__Request__
Output every line from the start of the data below through the line containing "ഇയാൾക്കെതിരെ" as a JSON list of strings, with one string per line and blank lines omitted.

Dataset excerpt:
** Begin **
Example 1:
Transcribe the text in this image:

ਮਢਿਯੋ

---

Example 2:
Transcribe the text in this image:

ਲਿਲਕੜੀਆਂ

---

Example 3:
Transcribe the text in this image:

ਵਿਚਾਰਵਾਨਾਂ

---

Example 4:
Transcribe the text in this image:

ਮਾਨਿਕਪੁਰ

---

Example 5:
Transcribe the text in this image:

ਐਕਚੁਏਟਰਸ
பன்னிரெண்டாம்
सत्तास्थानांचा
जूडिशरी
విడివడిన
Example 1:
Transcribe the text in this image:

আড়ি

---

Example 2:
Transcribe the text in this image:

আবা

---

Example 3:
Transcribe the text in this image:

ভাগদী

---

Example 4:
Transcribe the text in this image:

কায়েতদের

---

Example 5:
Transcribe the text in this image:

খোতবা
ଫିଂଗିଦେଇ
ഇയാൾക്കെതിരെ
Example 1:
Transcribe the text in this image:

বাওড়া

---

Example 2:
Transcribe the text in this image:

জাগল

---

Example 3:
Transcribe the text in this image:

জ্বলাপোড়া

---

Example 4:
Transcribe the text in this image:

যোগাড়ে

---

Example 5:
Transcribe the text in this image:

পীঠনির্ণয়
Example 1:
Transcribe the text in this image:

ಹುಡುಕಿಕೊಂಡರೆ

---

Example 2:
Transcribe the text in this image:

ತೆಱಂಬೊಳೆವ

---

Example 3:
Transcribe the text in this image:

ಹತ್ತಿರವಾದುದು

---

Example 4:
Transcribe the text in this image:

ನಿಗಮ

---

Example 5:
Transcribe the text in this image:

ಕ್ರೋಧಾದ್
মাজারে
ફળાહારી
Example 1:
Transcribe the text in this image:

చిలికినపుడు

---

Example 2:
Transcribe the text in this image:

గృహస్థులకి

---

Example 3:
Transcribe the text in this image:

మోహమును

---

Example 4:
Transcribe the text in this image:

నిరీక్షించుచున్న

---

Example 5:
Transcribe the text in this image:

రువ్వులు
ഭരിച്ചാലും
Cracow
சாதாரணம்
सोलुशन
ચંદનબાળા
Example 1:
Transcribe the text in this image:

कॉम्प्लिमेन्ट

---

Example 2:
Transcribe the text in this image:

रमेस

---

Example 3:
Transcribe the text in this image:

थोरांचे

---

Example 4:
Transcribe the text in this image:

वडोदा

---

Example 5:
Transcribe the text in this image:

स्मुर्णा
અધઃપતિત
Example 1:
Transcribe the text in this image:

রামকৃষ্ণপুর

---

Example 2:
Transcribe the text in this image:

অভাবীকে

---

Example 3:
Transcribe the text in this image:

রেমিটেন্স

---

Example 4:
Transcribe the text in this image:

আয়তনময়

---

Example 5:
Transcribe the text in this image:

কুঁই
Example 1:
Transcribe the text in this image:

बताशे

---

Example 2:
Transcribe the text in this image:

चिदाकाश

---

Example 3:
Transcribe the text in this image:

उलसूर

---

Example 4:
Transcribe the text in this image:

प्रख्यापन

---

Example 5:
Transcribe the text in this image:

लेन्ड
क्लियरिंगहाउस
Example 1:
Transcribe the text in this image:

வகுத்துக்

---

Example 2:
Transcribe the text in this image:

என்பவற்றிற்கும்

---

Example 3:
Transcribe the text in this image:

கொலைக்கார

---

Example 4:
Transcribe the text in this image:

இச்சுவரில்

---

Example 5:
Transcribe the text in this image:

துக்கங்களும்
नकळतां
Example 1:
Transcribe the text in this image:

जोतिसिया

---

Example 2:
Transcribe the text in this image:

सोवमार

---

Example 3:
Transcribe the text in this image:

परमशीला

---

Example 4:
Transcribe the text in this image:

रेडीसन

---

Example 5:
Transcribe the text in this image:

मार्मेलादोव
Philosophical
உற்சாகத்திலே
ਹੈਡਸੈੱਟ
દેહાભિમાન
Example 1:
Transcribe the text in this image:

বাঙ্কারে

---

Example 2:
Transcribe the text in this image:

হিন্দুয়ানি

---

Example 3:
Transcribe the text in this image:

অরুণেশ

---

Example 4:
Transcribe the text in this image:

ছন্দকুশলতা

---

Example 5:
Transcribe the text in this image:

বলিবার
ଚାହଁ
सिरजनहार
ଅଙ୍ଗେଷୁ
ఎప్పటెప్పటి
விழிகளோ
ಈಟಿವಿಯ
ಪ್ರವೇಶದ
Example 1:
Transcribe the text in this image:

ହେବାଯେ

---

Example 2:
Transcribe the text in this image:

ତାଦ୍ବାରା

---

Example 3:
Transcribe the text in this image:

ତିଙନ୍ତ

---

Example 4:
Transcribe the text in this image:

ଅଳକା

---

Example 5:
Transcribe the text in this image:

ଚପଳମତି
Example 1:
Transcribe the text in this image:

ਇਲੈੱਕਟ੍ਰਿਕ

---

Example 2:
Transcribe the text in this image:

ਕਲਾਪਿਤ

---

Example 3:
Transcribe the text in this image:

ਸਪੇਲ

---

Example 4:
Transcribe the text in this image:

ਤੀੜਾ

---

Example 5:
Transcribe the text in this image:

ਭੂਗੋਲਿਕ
** End **
__Written answer__
[
  "Example 1:",
  "Transcribe the text in this image:",
  "ਮਢਿਯੋ",
  "---",
  "Example 2:",
  "Transcribe the text in this image:",
  "ਲਿਲਕੜੀਆਂ",
  "---",
  "Example 3:",
  "Transcribe the text in this image:",
  "ਵਿਚਾਰਵਾਨਾਂ",
  "---",
  "Example 4:",
  "Transcribe the text in this image:",
  "ਮਾਨਿਕਪੁਰ",
  "---",
  "Example 5:",
  "Transcribe the text in this image:",
  "ਐਕਚੁਏਟਰਸ",
  "பன்னிரெண்டாம்",
  "सत्तास्थानांचा",
  "जूडिशरी",
  "విడివడిన",
  "Example 1:",
  "Transcribe the text in this image:",
  "আড়ি",
  "---",
  "Example 2:",
  "Transcribe the text in this image:",
  "আবা",
  "---",
  "Example 3:",
  "Transcribe the text in this image:",
  "ভাগদী",
  "---",
  "Example 4:",
  "Transcribe the text in this image:",
  "কায়েতদের",
  "---",
  "Example 5:",
  "Transcribe the text in this image:",
  "খোতবা",
  "ଫିଂଗିଦେଇ",
  "ഇയാൾക്കെതിരെ"
]